グループ名の語感から、ジャガ・ジャジストのことを勝手にヒップホップ系の人たちだと思っておりました。全然違いましたね。語感はあてにならないものです。ただ、この作品などはジャケットがまたちょっとヒップホップ系に見えないこともありません。

 可愛らしいさくらんぼですけれども、これは4枚組のカードとなっており、他の3枚はブドウやベル、プラム(?)のイラストがかかれており、けっきょくこれはスロットマシンの絵柄なのでした。少しひねったコンセプトでジャガ・ジャジストの曲者ぶりが表われています。
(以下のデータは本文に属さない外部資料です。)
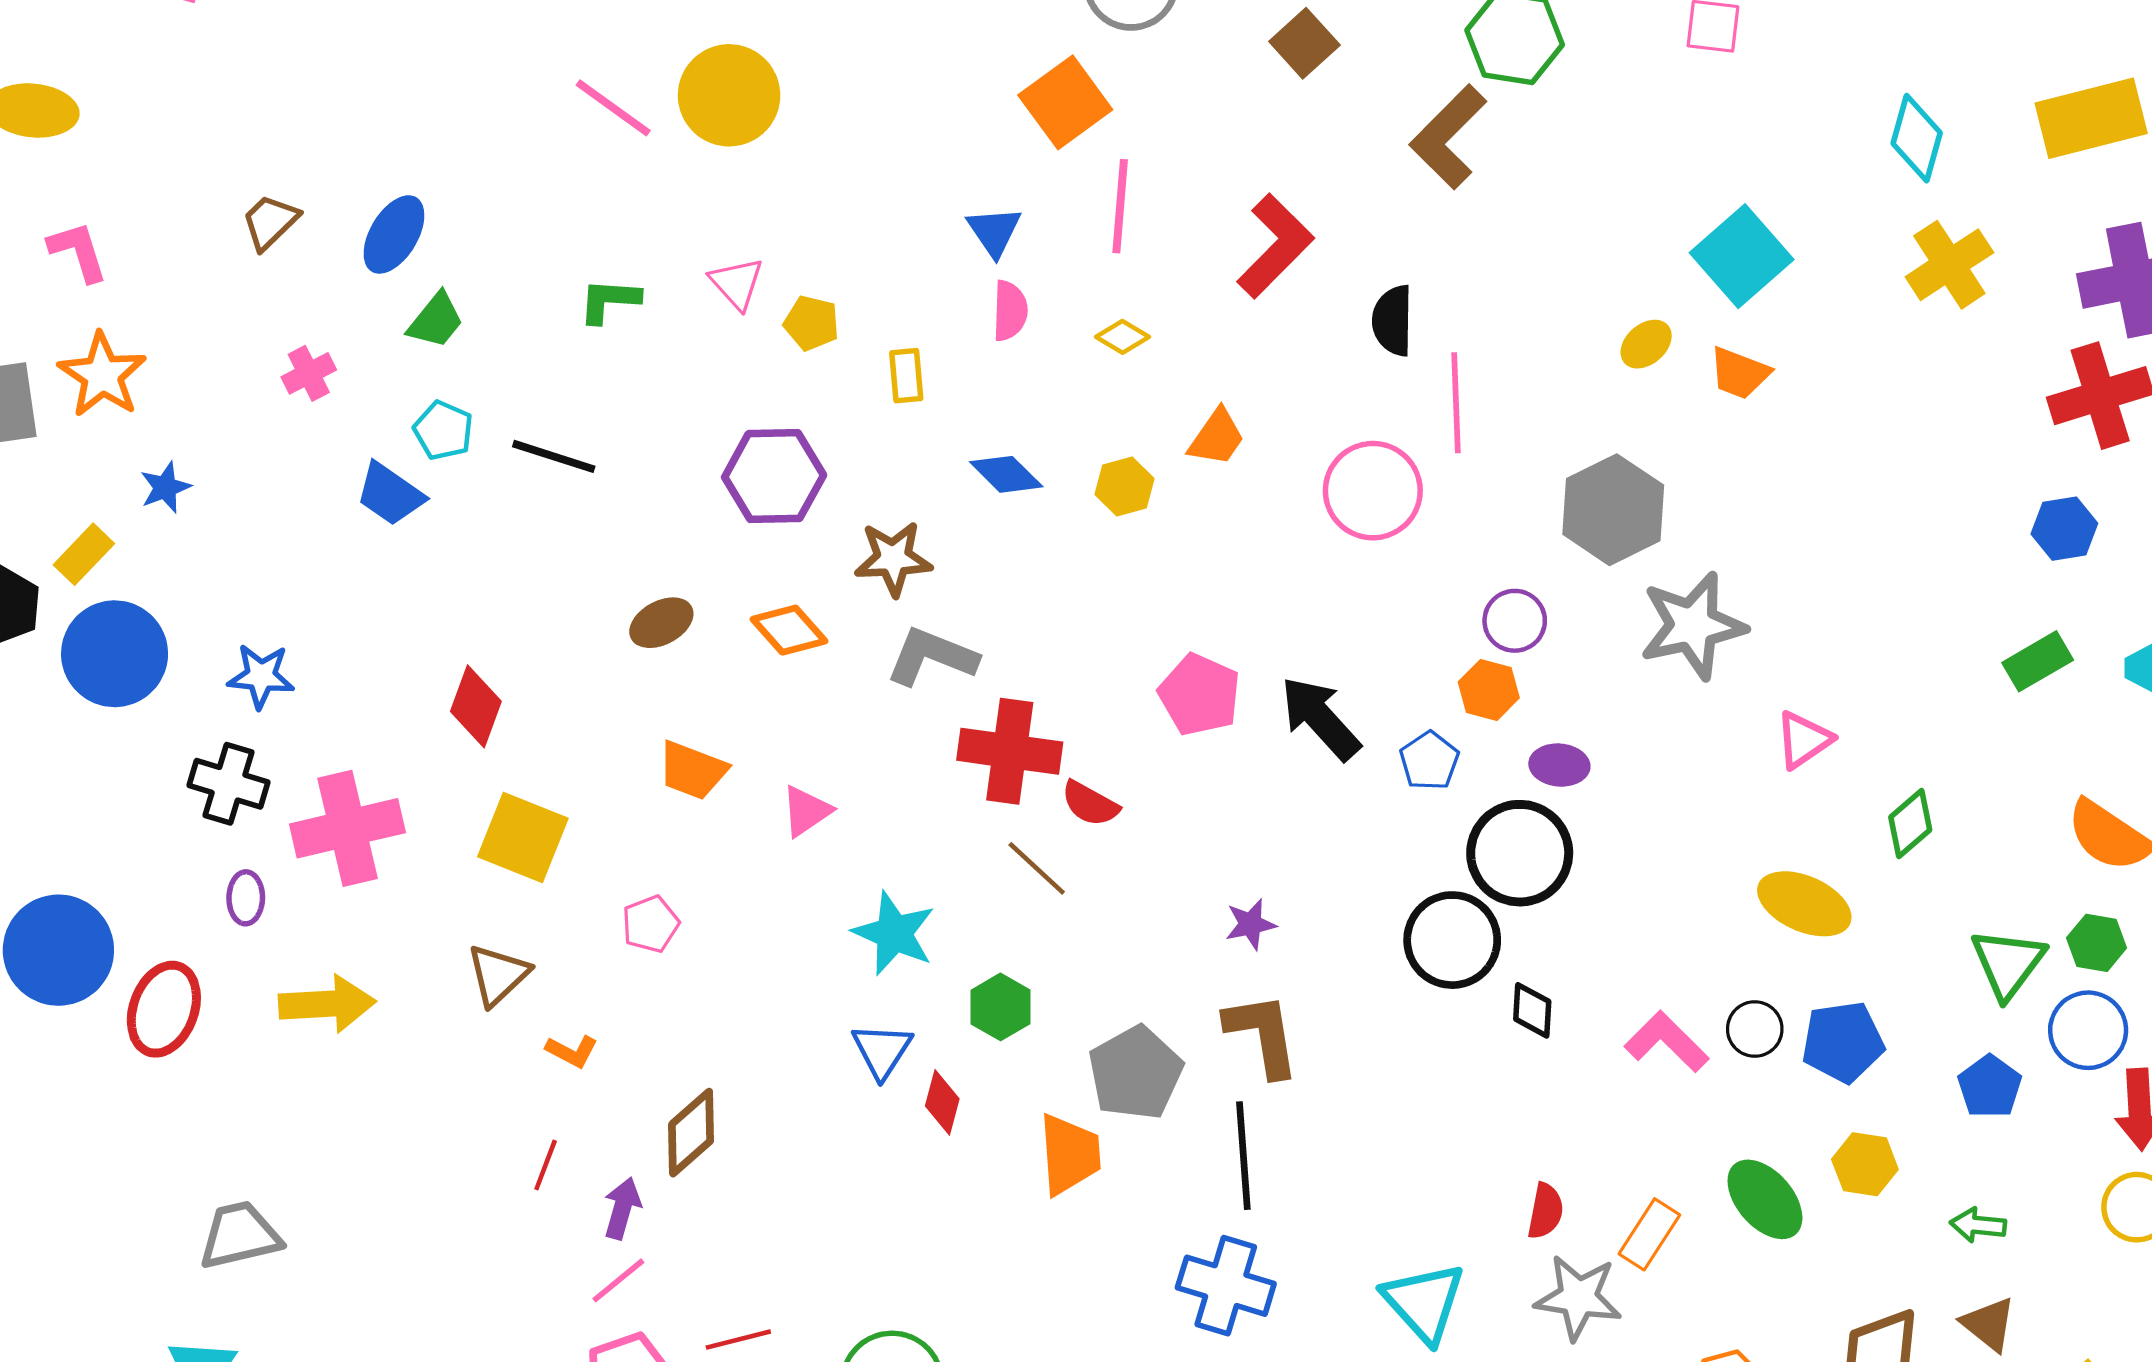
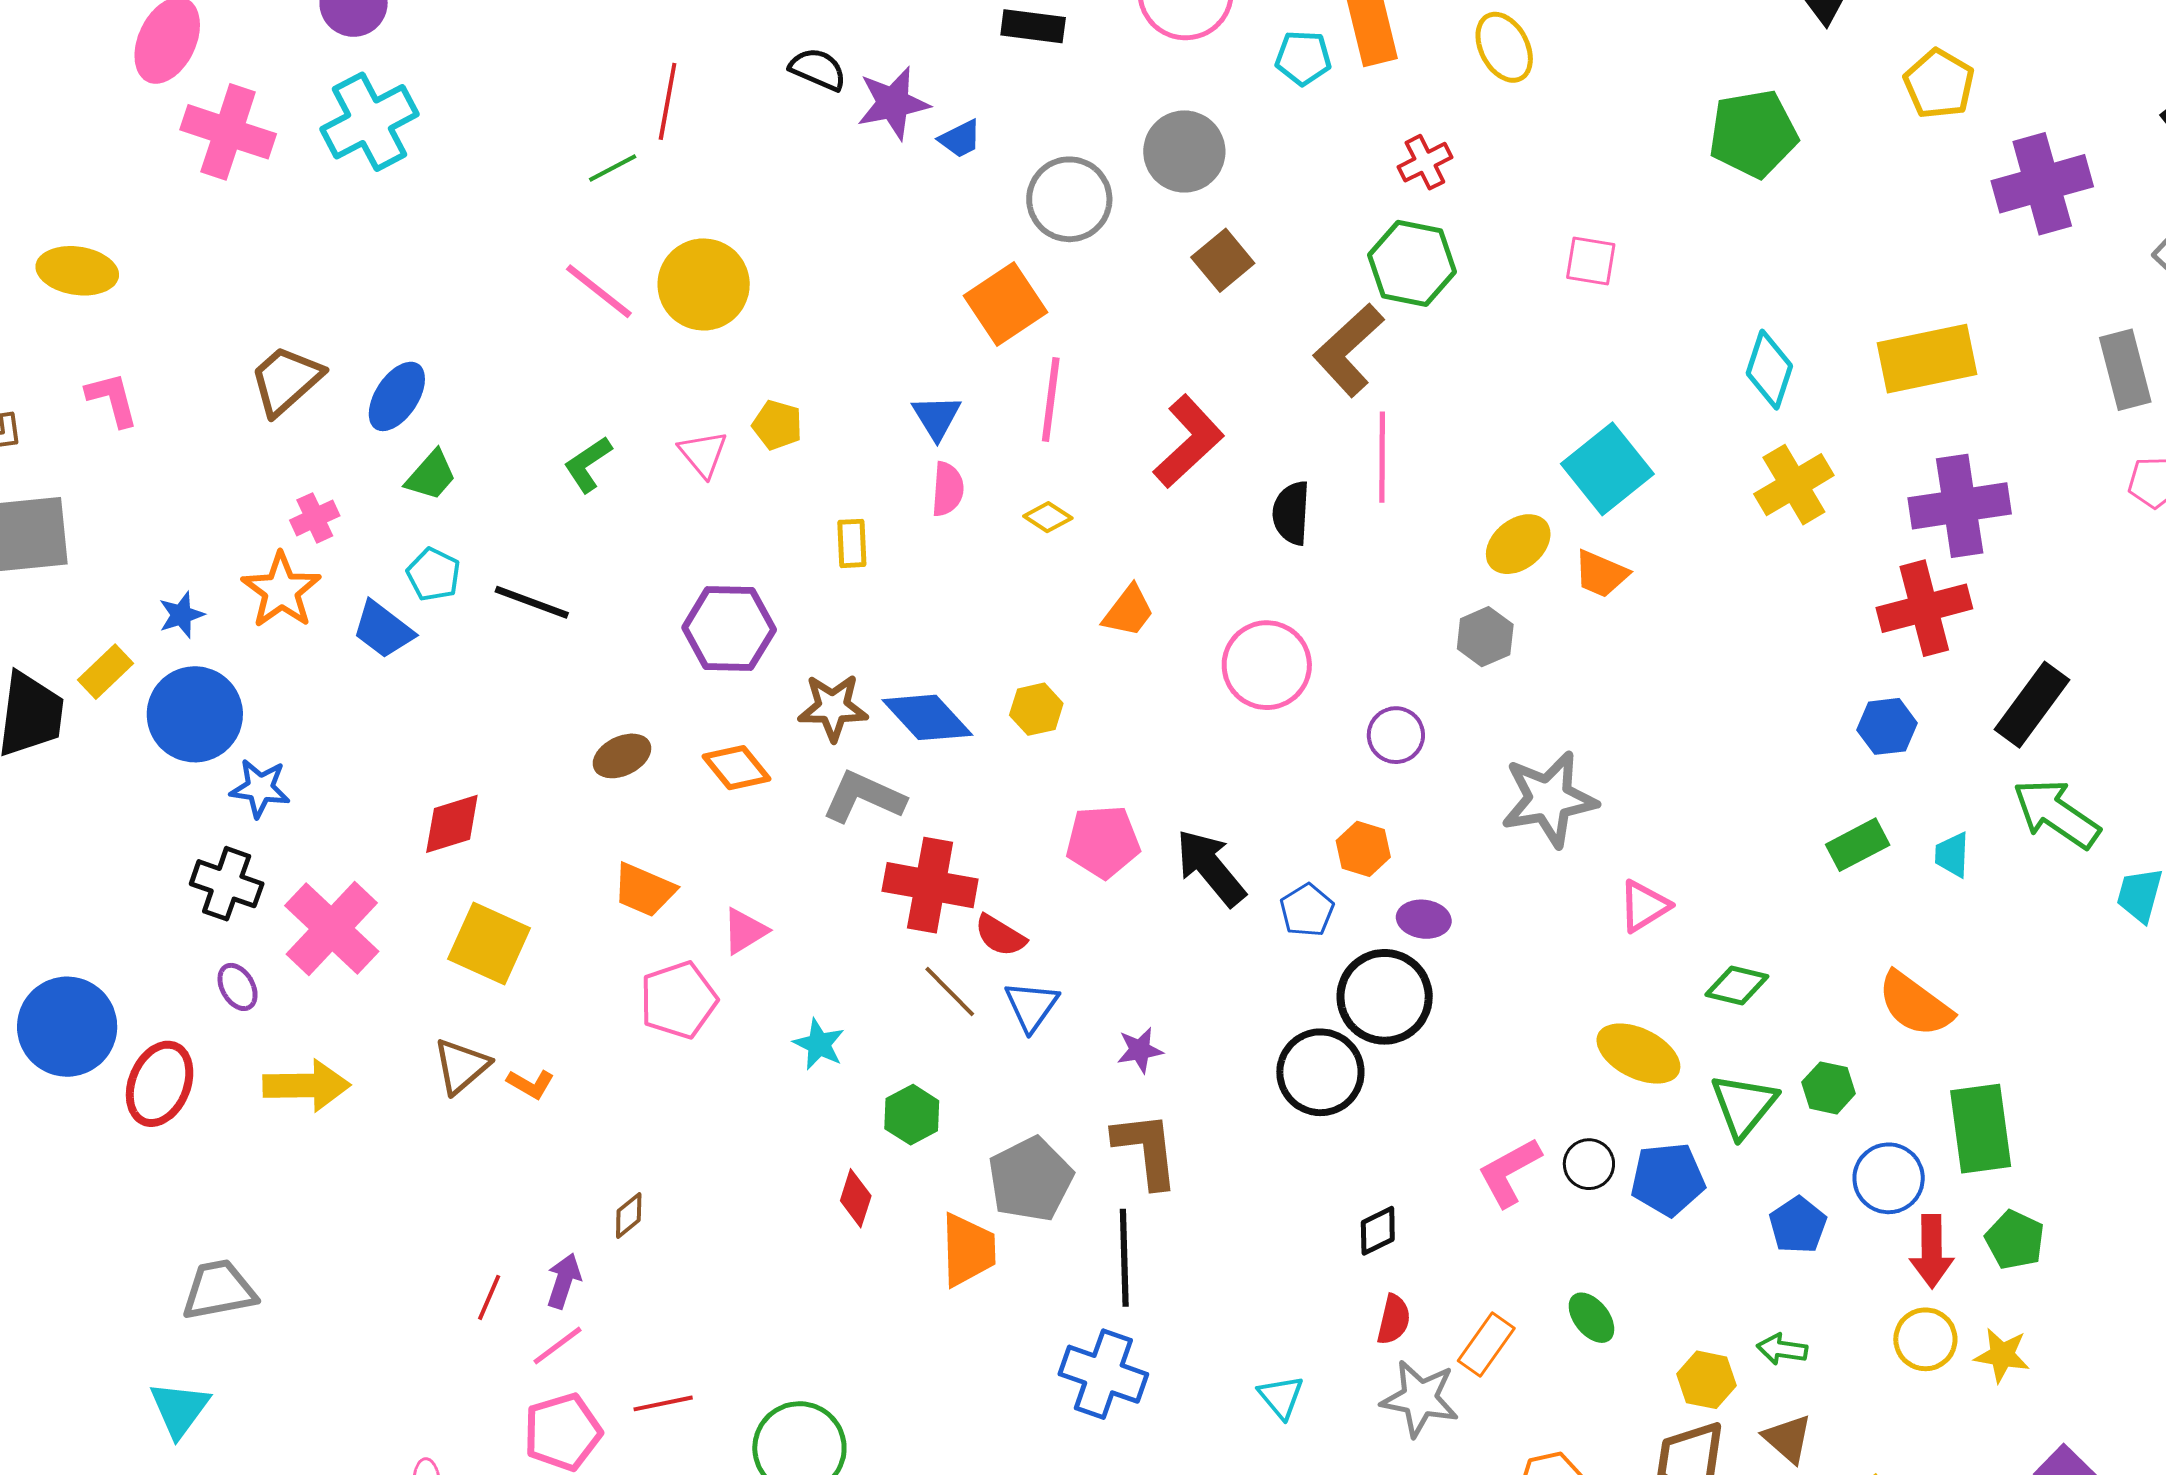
brown trapezoid: (270, 222) -> (286, 380), size x1.4
green L-shape: (609, 300) -> (588, 464), turned -40
yellow pentagon: (811, 323) -> (777, 425), moved
yellow ellipse: (1646, 344) -> (1518, 544), size x1.4
orange star: (102, 375) -> (281, 590), moved
pink line: (1456, 403) -> (1382, 457), moved
blue diamond: (1006, 474) -> (927, 717), moved, size x1.4
yellow hexagon: (1124, 487) -> (1036, 709), moved
gray hexagon: (1613, 510) -> (1485, 637), moved, size x0.6
purple circle: (1515, 621) -> (1396, 735), moved
blue circle: (115, 654) -> (195, 714), moved
pink pentagon: (1200, 695) -> (1103, 842), turned -30
red diamond: (476, 706) -> (452, 824), turned 50
green diamond: (1910, 823) -> (1737, 985), turned 52
pink cross: (347, 828) -> (332, 928), turned -36
purple ellipse: (246, 898) -> (238, 987), turned -33
pink pentagon: (651, 924) -> (678, 1000), moved, size x1.5
cyan star: (894, 933) -> (819, 1044), size x0.7
green hexagon: (2097, 943) -> (1829, 1088), moved
green triangle: (2008, 963) -> (1744, 1105), moved
black diamond: (1532, 1010) -> (1378, 1231), moved, turned 58
pink L-shape: (1667, 1042) -> (1509, 1172), turned -76
orange L-shape: (572, 1051) -> (531, 1084), moved
blue triangle: (882, 1051) -> (1032, 1006), moved
brown diamond: (691, 1133) -> (629, 1216), size x0.6
yellow hexagon: (1865, 1164) -> (1707, 1380), moved
red line: (546, 1165) -> (489, 1297), moved
green ellipse: (1765, 1199) -> (1591, 1318), size x0.7
cyan triangle: (1424, 1302) -> (1281, 1397), size x0.6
 本作品はノルウェーのエクスペリメンタル・ジャズ・バンド、ジャガ・ジャジストの5枚目のスタジオ・アルバム「ワン・アームド・バンディット」です。発表は2010年で、その前年には初来日を果たし、本作品発表後にはフジロックフェスにも出演しています。
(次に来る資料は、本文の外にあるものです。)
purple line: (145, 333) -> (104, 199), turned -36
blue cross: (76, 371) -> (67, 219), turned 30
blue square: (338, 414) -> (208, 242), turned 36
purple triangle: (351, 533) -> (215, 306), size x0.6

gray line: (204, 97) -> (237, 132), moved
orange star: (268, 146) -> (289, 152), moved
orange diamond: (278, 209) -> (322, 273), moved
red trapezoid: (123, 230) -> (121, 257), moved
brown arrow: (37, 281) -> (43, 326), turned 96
 ジャガ・ジャジストの中心はラーシュ、マーティン、リーネのホーントヴェット兄弟です。彼らの作り出すサウンドは、従来型のジャズにとどまらず、ロックやエレクトロニカなどさまざまな音楽をミックスしたものです。エクスペリメンタル・ジャズ・バンドと呼ばれる所以です。

 ウィキペディア先生はジャガ・ジャジストの所属するジャンルを「ジャズトロニカ、アシッド・ジャズ、フュージョン、アヴァンギャルド・ジャズ、エクスペリメンタル・ロック、ポストロック」と表現しており、もはやどこに分類して良いやら分からなくなってしまいます。
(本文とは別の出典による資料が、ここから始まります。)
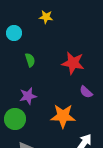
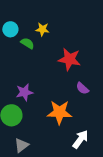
yellow star: (46, 17) -> (42, 29), moved
green semicircle: (30, 60) -> (27, 43), moved, turned -40

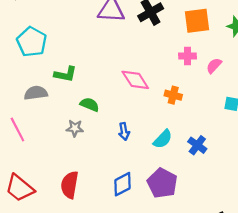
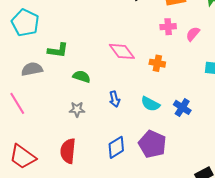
gray star: (75, 128) -> (77, 109), moved
cyan semicircle: (163, 139) -> (150, 104), turned 78

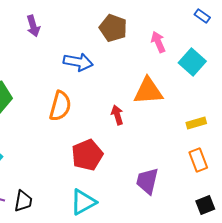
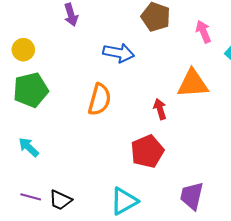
red pentagon: (87, 155) -> (147, 151), moved
purple trapezoid: (147, 181) -> (192, 196), moved
black trapezoid: (23, 201) -> (60, 200), turned 105

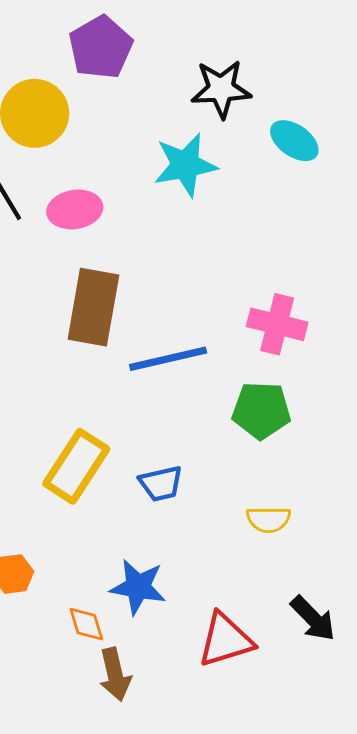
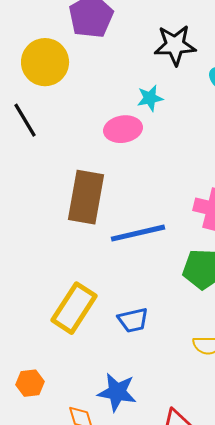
cyan star: (185, 165) -> (150, 98), size x0.6
pink ellipse: (75, 209) -> (123, 129), moved

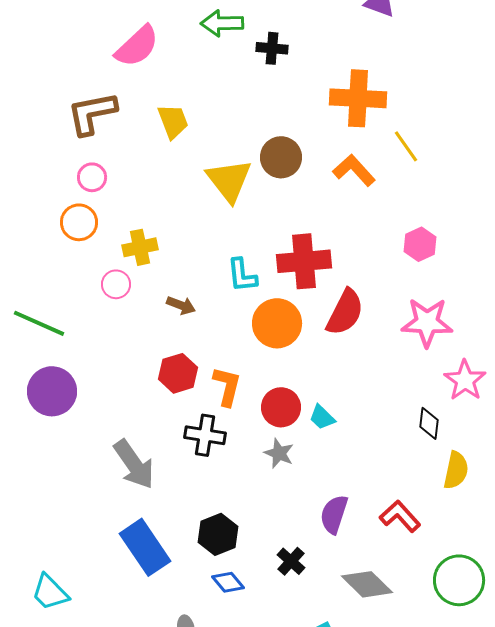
 彼らのサウンドはジャンル分けするならば「北欧」が一番しっくりきます。ECMレーベルなどから発表される北欧のアーティストはヨーロッパ・フリー・ミュージックの流れから、米国の「ジャズ」とは異なるテイストの「ジャズ」を育んでおり、彼らもそこに収めるとおさまりがよい。

 本作品はニンジャ・チューンからの2枚目になります。ラーシュは少しふざけながらではあるものの、本作品を「ワーグナー・ミーツ・フェラ・クティ!」と評しています。実際、ラーシュはある晩フェラ・クティを聴いている時にタイトル・トラックを思いついたのだそうです。

 もともとこの作品では予め全てを書いておこうと決めていたラーシュは、この時にすべてが腑に落ちたそうで、結果として本作品は「ポリリズムによるドラッグで混乱したワルキューレの騎行」のような作品になったということです。「ワーグナー・ミーツ・フェラ・クティ!」ですね。

 ラーシュはさらに本作品を「ザッパ的で、よりユーモラスなプログレッシブ・ロック」とも評しています。こちらの方がぴんと来ますかね。端正なインストゥルメンタル曲は確かにプログレ含有率が高いです。ポリリズムもワーグナーもプログレと親和性は高いですし。

 彼らは本作品を初期からのプロデューサー、ヨルゲン・トレーンのところに持ち込みますが、ヨルゲンは耳鳴りを訴えたために、ミックス作業はシカゴにて音響派トータスのジョン・マッケンタイアが行っています。ジャガ・ジャジストの世界的名声を知らしめる出来事です。

 本作品もノルウェーのアルバム・チャートではトップ10入りしていますし、日本でもオリコン・チャート入りを果たしています。ニンジャ・チューンらしく、クラブ系サウンドを愛好する人々により訴えかけるサウンドです。端正ながら熱い演奏はなかなか素晴らしいです。